_Instructions to follow_. Could you retype exactly the lines running from the line with "Facilitated and self-guided components" to the end of the data, both included, and nothing else?

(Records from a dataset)
[Start of section]
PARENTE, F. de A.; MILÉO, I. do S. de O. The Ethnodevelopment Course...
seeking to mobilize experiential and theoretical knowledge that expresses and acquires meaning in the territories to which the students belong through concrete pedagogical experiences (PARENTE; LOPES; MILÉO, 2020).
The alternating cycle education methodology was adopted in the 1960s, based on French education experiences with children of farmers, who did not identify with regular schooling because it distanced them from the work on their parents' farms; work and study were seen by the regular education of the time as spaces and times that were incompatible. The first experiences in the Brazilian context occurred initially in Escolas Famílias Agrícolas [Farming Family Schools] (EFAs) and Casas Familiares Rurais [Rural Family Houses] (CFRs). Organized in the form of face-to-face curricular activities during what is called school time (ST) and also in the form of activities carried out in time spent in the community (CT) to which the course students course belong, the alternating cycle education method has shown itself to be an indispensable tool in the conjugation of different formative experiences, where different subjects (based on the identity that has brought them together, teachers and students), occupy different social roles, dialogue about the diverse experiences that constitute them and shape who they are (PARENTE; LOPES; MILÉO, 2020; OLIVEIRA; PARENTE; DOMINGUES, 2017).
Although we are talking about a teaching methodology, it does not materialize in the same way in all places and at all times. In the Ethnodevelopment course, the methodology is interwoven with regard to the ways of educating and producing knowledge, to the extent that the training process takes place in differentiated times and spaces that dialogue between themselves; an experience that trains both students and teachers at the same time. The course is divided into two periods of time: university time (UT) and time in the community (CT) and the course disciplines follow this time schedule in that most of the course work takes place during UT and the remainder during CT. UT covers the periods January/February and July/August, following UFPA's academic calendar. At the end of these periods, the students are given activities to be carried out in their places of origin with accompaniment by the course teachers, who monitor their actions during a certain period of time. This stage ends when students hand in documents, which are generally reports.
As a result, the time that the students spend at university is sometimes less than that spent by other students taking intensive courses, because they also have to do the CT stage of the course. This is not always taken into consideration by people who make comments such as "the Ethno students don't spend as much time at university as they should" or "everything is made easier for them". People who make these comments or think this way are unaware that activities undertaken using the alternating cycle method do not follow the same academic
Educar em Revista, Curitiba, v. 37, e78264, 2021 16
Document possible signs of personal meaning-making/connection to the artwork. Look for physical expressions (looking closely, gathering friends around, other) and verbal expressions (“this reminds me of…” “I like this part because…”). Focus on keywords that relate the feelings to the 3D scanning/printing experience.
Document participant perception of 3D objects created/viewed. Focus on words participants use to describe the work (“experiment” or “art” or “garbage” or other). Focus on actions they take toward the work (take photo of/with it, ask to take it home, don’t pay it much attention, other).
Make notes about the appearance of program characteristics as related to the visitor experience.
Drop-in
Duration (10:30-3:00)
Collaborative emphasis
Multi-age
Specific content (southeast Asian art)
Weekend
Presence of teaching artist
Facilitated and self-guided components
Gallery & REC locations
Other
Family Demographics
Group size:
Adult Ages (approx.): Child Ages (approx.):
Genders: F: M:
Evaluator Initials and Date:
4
[End of section]
_Task output_.
Facilitated and self-guided components
Gallery & REC locations
Other
Family Demographics
Group size:
Adult Ages (approx.): Child Ages (approx.):
Genders: F: M:
Evaluator Initials and Date:
4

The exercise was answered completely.